Genes for which log2FoldChange<1.5 and FDR<0.05 were considered insignificant; a total of 789 significant genes were identified. 370 positive genes and 419 negative genes were found:

A large number of differentially expressed genes does not give a clear idea of the nature of the changes under the action of an antibiotic:

For positive and negative differentially expressed genes, a KEGG enrichment analysis was performed. Positive DEGs:

C5-Branched dibasic acid metabolism
Valine, leucine and isoleucine biosynthesis
Two-component system
2-Oxocarboxylic acid metabolism
Ascorbate and aldarate metabolism

Negative DEGs:

Flagellar assembly
Oxidative phosphorylation
Glycolysis / Gluconeogenesis
Bacterial chemotaxis
Starch and sucrose metabolism

WGCNA

Samples clustering:

Biological replicas are best grouped with each other, with the exception of sample 25. The processed samples at the time points of 10 and 20 minutes and the control samples at the same time points were grouped into two separate groups. The control and treated samples were separated into a separate group at 60 minutes. The data demonstrate an increase in the similarity of gene expression profiles of treated and untreated samples at 60 minutes.
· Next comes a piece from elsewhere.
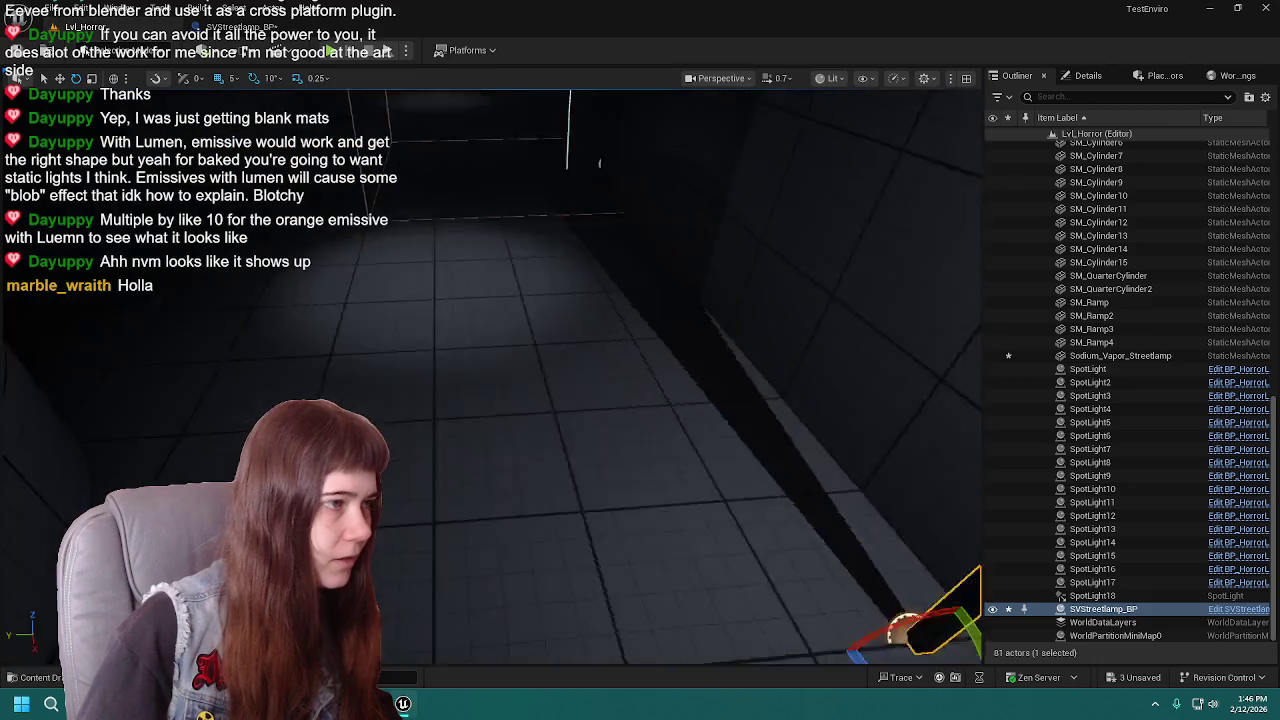
{"action": "right_click_drag", "start_coordinate": [637, 447], "coordinate": [637, 447]}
The image shows hierarchical clustering of samples (two variables are highlighted: Treated: 0 - white, 1 - black; Time: 10 - pink, 20 - blue, 60 - green).

Modules building:

After building the network, 10 connected modules and 1 zero module were defined. Number of genes in modules: 154, 056, 937, 927, 462, 425, 294, 179, 176, 72, 47.

Module-clustering dendrogram:

**Modules-Traits relationships:**

Modules associated with the “Treated” variable: brown, turquoise, black, yellow. Modules associated with the “Time” variable: green, blue, red.

Modules clustering:

*Modules black, brown, yellow with a strong positive correlation with the “Treated” variable were combined into one group.*

For significant modules, KEGG enrichment analysis was carried out. "Treated"-associated modules

Negative module:

Glycolysis / Gluconeogenesis
Amino sugar and nucleotide sugar metabolism
ABC transporters
Porphyrin metabolism
Histidine metabolism
beta-Lactam resistance

Positive modules:

Cationic antimicrobial peptide (CAMP) resistance
Two-component system
Lipopolysaccharide biosynthesis
C5-Branched dibasic acid metabolism
2-Oxocarboxylic acid metabolism
Two-component system
Ascorbate and aldarate metabolism
Bacterial secretion system

"Time"-associated modules

Positive module:

Sulfur metabolism
Lysine degradation
Arginine and proline metabolism
Microbial metabolism in diverse environments

Negative modules:

Sulfur relay system
Ribosome
Aminoacyl-tRNA biosynthesis

Hub genes analysis

The functionality of the R language was used to identify the hub genes in the module (hub genes were considered to have a correlation coefficient with the eigengene of more than 0.9). We obtained hub genes for modules associated with novobiocin and time. Number of hub genes for different modules: black - 42; brown - 167; yellow - 108; turquoise - 284; red - 94; blue - 147; green - 160. For hub genes from modules, KEGG enrichment analysis was carried out.

Pathways were found that were consistently found both among the hub genes of the modules and among the differentially expressed genes:

C5-Branched dibasic acid metabolism;
2-Oxocarboxylic acid metabolism;
Two-component system;
Glycolysis / Gluconeogenesis.

These pathways are the most sensitive pathways to novobiocin treatment; they were used to visualize the dynamics of their expression.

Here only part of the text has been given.